We have sometimes failed, even in churches, to challenge people enough. The ultimate statement of the life of Christ is that at the heart of the world lies mystery, darkness and heartbreak….and that our task is to make it bearable and to point to the light on the far side of difficult times. That’s just an abstract theological statement, I know, but good theology always translates itself….and here are a couple translations:
Phil Kelley, a Franciscan Brother stationed in New Jersey, was working with Puerto Rican migrant workers who had come to pick tomatoes for Campbell’s Soup, vegetables for Bird’s Eye, and just about every blueberry you’ve ever eaten. Many of the workers missed their island home terribly and every December the 200 Puerto Rican families in the parish would gather to put $5 in the lottery pot — about a day’s pay for a fruitpicker then — and write their family name on a slip of paper. Then someone would be blindfolded and draw the name of the family that would get to go home for two glorious weeks on the island. Father Kelley remembers how a man named Walter Jansen was retiring one December after forty years with the canning company, factory foreman for the last twenty-five. He had loved the people he worked with, and they had returned his love.
“Why don’t you come to the drawing?” Walter suggested to Father Kelley. “I’ll introduce you to everyone.” Father Kelley says, “I can still see the paper streamers strung from the rafters under the roof. I can still see on the wall the travel posters of Puerto Rico.” By three o’clock each family had parted with five dollars, and after some fun and food and games, Father Kelley was asked to draw the name of the lucky family. “On went the blindfold,” he says, “and I was led to the drum. I reached in, sorted out a handful of entries, and finally settled on one. I took off the blindfold and read the slip of paper: Walter Jansen.. The cheers were deafening. Everyone crowded around the winner, congratulating and hugging him. While the commotion continued down on the floor, I casually reached back into the drum and drew out a handful of slips. Each one, in different handwriting, carried the same name — Walter Jansen.” Poor people, with their own eager hopes, giving up their own dreams for a time, out of love.

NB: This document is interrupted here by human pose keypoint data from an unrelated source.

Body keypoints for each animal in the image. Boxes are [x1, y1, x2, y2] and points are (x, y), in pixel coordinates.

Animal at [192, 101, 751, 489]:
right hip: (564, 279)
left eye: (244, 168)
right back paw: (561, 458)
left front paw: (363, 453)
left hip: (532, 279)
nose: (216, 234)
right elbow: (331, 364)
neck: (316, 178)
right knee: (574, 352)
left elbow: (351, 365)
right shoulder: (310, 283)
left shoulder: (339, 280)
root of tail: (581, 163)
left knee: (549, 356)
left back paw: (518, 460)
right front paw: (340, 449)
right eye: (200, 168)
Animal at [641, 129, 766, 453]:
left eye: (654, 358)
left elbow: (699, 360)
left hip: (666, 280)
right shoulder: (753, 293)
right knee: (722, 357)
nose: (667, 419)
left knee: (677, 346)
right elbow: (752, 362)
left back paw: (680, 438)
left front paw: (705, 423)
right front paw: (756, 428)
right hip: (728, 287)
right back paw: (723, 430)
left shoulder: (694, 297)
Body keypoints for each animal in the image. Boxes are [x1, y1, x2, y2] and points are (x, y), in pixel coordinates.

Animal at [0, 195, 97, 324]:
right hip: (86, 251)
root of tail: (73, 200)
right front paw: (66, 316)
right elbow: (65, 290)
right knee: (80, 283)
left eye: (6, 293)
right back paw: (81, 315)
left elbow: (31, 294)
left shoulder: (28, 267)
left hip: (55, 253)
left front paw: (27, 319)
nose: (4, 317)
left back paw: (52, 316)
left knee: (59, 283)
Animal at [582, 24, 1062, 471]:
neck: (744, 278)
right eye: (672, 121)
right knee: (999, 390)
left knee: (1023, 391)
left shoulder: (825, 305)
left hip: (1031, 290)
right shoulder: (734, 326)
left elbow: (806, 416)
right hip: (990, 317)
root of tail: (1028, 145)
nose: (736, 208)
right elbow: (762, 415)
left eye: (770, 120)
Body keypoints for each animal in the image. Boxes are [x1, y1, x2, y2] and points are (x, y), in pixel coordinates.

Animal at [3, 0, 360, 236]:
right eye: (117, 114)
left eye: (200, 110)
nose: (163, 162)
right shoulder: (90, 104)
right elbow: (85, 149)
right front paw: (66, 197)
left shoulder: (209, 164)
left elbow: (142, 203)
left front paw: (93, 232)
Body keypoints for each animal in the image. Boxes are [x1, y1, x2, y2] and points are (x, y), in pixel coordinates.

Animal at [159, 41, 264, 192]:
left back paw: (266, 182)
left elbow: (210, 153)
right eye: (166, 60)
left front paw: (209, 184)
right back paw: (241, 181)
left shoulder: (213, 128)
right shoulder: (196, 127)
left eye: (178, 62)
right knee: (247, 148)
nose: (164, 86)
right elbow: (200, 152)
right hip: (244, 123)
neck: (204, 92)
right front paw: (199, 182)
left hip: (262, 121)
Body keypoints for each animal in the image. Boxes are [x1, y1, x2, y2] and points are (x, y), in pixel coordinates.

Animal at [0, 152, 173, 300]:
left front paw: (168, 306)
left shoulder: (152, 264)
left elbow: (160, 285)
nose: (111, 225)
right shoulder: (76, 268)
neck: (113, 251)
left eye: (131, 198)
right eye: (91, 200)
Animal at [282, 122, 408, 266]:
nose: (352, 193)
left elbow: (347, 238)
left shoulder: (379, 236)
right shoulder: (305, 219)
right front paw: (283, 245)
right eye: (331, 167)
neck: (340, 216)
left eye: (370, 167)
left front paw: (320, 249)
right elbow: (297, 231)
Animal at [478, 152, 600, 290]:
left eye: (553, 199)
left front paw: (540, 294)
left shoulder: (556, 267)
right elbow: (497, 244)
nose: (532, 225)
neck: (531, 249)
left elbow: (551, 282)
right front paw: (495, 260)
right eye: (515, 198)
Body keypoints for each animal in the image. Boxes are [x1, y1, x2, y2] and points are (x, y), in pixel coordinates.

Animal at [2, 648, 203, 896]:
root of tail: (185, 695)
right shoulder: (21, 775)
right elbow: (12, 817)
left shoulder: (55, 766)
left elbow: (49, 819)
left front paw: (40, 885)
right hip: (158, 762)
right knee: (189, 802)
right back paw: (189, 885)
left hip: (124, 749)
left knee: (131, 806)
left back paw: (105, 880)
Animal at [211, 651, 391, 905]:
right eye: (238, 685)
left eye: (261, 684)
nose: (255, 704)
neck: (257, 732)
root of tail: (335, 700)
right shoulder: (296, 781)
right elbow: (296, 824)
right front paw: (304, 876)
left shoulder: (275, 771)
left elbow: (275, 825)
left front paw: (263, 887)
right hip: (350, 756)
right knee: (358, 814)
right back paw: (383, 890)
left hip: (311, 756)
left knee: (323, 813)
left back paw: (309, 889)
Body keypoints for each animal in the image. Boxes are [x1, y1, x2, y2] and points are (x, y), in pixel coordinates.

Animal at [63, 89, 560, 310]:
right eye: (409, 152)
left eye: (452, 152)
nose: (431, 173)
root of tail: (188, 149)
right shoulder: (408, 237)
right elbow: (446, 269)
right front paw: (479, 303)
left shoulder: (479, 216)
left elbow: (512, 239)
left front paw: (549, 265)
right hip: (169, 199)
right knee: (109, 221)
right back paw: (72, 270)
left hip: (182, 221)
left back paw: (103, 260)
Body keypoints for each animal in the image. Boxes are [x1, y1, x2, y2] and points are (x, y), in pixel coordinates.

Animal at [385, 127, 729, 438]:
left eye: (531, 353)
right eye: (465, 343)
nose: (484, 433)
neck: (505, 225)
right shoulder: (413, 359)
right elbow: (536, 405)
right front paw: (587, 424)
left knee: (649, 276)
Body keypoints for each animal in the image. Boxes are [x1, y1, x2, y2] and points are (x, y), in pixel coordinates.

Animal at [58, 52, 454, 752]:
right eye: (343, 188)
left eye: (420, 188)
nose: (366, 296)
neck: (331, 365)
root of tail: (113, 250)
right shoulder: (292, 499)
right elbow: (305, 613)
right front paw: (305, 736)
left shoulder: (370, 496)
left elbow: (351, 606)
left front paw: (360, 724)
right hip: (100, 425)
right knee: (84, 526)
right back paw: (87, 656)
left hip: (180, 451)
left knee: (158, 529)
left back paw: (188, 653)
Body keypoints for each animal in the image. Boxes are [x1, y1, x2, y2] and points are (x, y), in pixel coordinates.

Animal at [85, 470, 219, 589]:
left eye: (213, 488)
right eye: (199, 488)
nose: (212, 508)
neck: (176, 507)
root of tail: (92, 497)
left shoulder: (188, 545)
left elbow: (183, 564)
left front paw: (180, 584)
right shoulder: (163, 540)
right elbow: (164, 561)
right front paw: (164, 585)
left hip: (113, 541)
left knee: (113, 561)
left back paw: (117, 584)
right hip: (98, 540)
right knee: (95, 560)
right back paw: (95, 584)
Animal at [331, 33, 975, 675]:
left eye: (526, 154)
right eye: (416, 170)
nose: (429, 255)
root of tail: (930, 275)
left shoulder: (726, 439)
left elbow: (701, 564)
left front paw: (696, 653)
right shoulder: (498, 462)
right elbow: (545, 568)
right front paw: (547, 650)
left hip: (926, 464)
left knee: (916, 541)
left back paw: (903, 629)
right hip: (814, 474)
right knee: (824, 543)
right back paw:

And one more proof of what it is that conquers selfishness. The old man in the hospital bed was all but obliterated by the intravenous tubes and bottles, the gadgets and machines which kept him alive but humiliated him at the same time. Under all that electronic and mechanical wizardry he was lost, and he was lonely. One of the nurses who came and went heard him say faintly one evening when no one else was in the room, “Will someone please touch me?” So she sat down beside the bed and held his hand and talked to him as long as she could, and when she went away she asked the others to do the same. Call her a daughter in the tribe of Hobab, one whom money does not buy but love compels. Or call her, if you prefer, a priestess of the cross. By which I mean to say simply that love is what the cross means. And one thing more: that you and I can be its trans-lators…. … in a home, in an office, in a factory, in a hospital. Our presence in this place is a promise that we will try!
Somewhere and somehow, on one day or many of this week, we will be needed. Help us watch for the moment, and respond….by His will in whose name we worshipped this day. Amen.